Bóg nie jest taki. To człowiek w swej wolności może wybrać upadek. Jeśli tylko zwróci się do Boga i Bogu zaufa – Ten wyciagnie człowieka na same wyżyny ducha.
(Mt 13,1-23)
Tego dnia Jezus wyszedł z domu i usiadł nad jeziorem. Wnet zebrały się koło Niego tłumy tak wielkie, że wszedł do łodzi i usiadł, a cały lud stał na brzegu. I mówił im wiele w przypowieściach tymi słowami: Oto siewca wyszedł siać. A gdy siał niektóre [ziarna] padły na drogę, nadleciały ptaki i wydziobały je. Inne padły na miejsca skaliste, gdzie niewiele miały ziemi; i wnet powschodziły, bo gleba nie była głęboka. Lecz gdy słońce wzeszło, przypaliły się i uschły, bo nie miały korzenia. Inne znowu padły między ciernie, a ciernie wybujały i zagłuszyły je. Inne w końcu padły na ziemię żyzną i plon wydały, jedno stokrotny, drugie sześćdziesięciokrotny, a inne trzydziestokrotny. Kto ma uszy, niechaj słucha! Przystąpili do Niego uczniowie i zapytali: Dlaczego w przypowieściach mówisz do nich? On im odpowiedział: Wam dano poznać tajemnice królestwa niebieskiego, im zaś nie dano. Bo kto ma, temu będzie dodane, i nadmiar mieć będzie; kto zaś nie ma, temu zabiorą również to, co ma. Dlatego mówię do nich w przypowieściach, że otwartymi oczami nie widzą i otwartymi uszami nie słyszą ani nie rozumieją. Tak spełnia się na nich przepowiednia Izajasza: Słuchać będziecie, a nie zrozumiecie, patrzeć będziecie, a nie zobaczycie. Bo stwardniało serce tego ludu, ich uszy stępiały i oczy swe zamknęli, żeby oczami nie widzieli ani uszami nie słyszeli, ani swym sercem nie rozumieli: i nie nawrócili się, abym ich uzdrowił. Lecz szczęśliwe oczy wasze, że widzą, i uszy wasze, że słyszą. Bo zaprawdę, powiadam wam: Wielu proroków i sprawiedliwych pragnęło ujrzeć to, na co wy patrzycie, a nie ujrzeli; i usłyszeć to, co wy słyszycie, a nie usłyszeli. Wy zatem posłuchajcie przypowieści o siewcy! Do każdego, kto słucha słowa o królestwie, a nie rozumie go, przychodzi Zły i porywa to, co zasiane jest w jego sercu. Takiego człowieka oznacza ziarno posiane na drodze. Posiane na miejsce skaliste oznacza tego, kto słucha słowa i natychmiast z radością je przyjmuje; ale nie ma w sobie korzenia, lecz jest niestały. Gdy przyjdzie ucisk lub prześladowanie z powodu słowa, zaraz się załamuje. Posiane między ciernie oznacza tego, kto słucha słowa, lecz troski doczesne i ułuda bogactwa zagłuszają słowo, tak że zostaje bezowocne. Posiane w końcu na ziemię żyzną oznacza tego, kto słucha słowa i rozumie je. On też wydaje plon: jeden stokrotny, drugi sześćdziesięciokrotny, inny trzydziestokrotny.

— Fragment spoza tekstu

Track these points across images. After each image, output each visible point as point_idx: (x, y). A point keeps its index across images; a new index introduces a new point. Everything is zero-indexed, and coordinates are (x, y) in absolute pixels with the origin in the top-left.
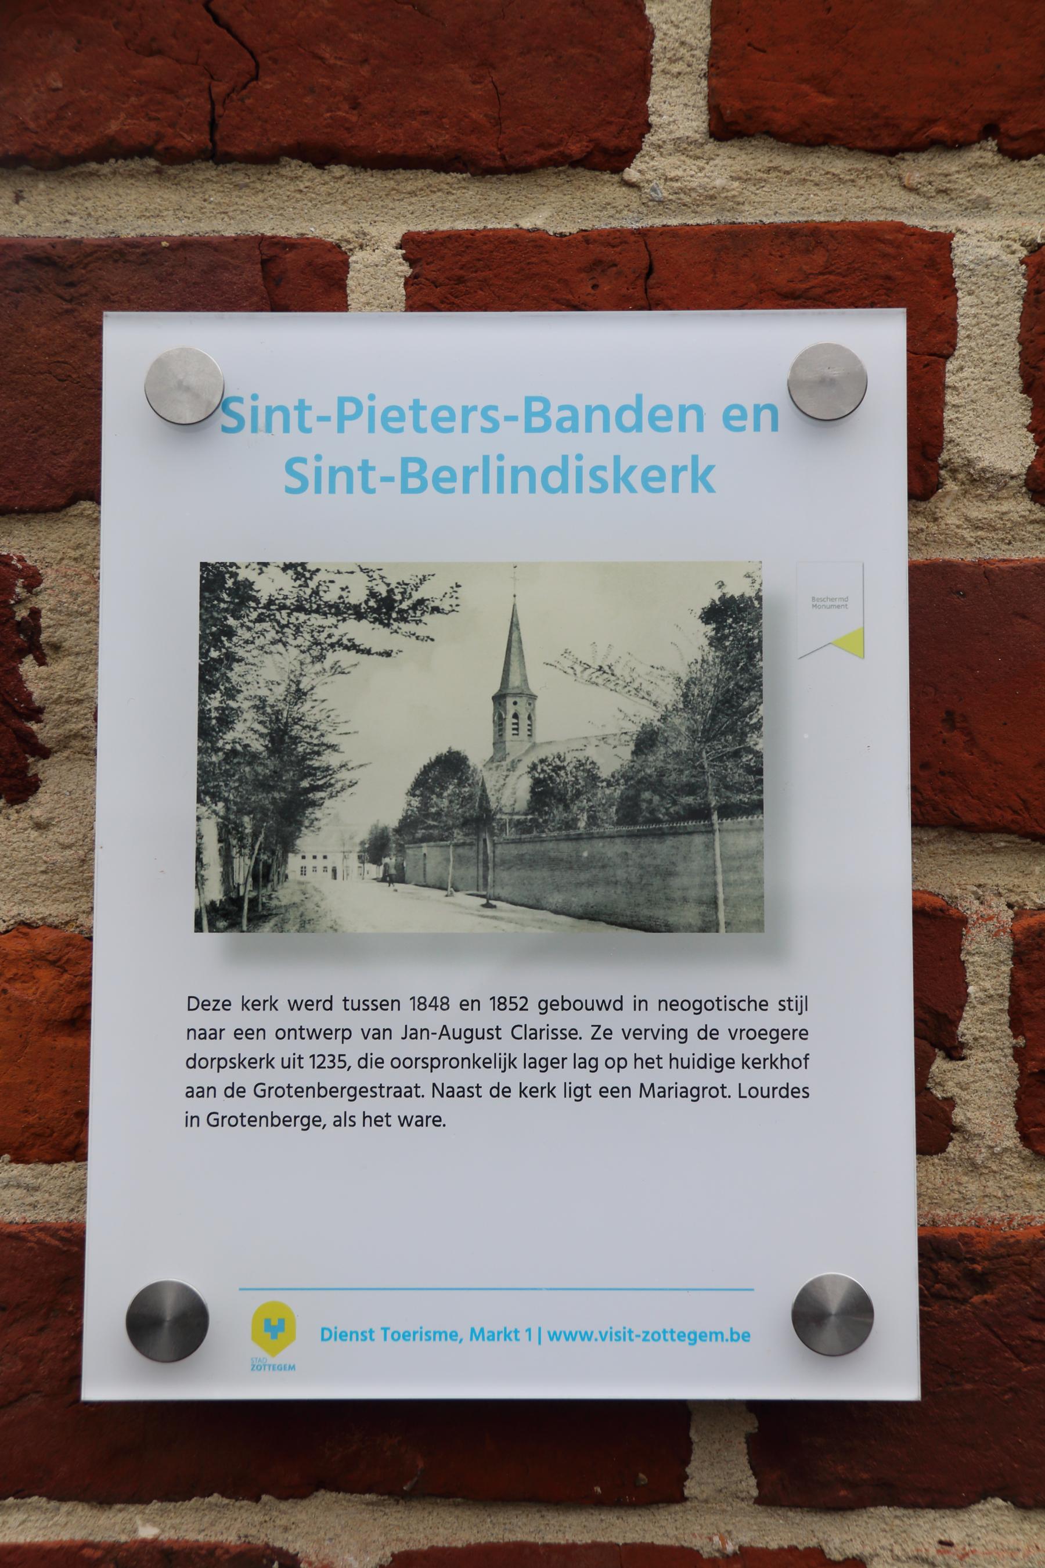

Weź Mamo I przyjmij całą wolność moją, wolę moją, pamięć I rozum. Weź wszystko to co mam I posiadam. Z ręki Boga przez Twoje dłonie wszystko to.otzrymalem.i Bogu przez Twe ręce pragnę to.oddac. Ty Mamo.rozporzadzaj tym wszystkim. Przynieś mi tylko Miłość I Łaskę a one w zupełności mi wystarczą. Przynieś Łaskę zanirzenia i zasluchania w Spowiedź.Laske rozumienia Słowa, a także stałości i wiernosci Slowu.